Veon’s scheme, and Perretta-Rosepink’s participation in it, is set forth in

detail below.

       As a member of the House, Veon was entitled to $20,000.00 annually

to cover the expenses of operating his district office.        See N.T., Trial,

2/22/12, at 271. In addition, he was entitled to spend $2,300.00 monthly

on office rent and vehicle costs, with office rent limited to no more than

$1,650.00 per month. See id., at 271-72. These allotments were taxpayer-

funded.    See id., at 308.        If a member of the House did not spend the

allotted money for rent costs, the money could not be used for any other

purposes. See id., at 271-72.           On the other hand, if the House member

spent more than $1,650.00 per month on rent, the remainder would have to

be paid from the $20,000.00 annual allotment. See id., at 291.
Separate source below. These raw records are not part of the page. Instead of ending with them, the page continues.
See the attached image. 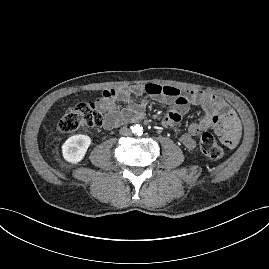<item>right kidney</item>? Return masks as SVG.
<instances>
[{
  "instance_id": "ca27d5eb",
  "label": "right kidney",
  "mask_w": 269,
  "mask_h": 269,
  "mask_svg": "<svg viewBox=\"0 0 269 269\" xmlns=\"http://www.w3.org/2000/svg\"><path fill=\"white\" fill-rule=\"evenodd\" d=\"M91 144L88 135L77 134L69 137L62 145L63 157L66 161L77 164L83 160Z\"/></svg>"
}]
</instances>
       While it was possible for a House member to exceed their allotment by

requesting a discretionary disbursement from the Democratic Minority

Leader, such a request had its drawbacks. Within the Democratic Caucus,

House members took issue with rent disparities between members.            See
____________________________________________

2
  Certainly, a de minimis private pecuniary gain, for example, when an
elected official uses an expense account to attend a county fair would not
violate the statute. We stress that it must be a non-de minimis private
pecuniary gain. See Orie, 88 A.3d at 1026.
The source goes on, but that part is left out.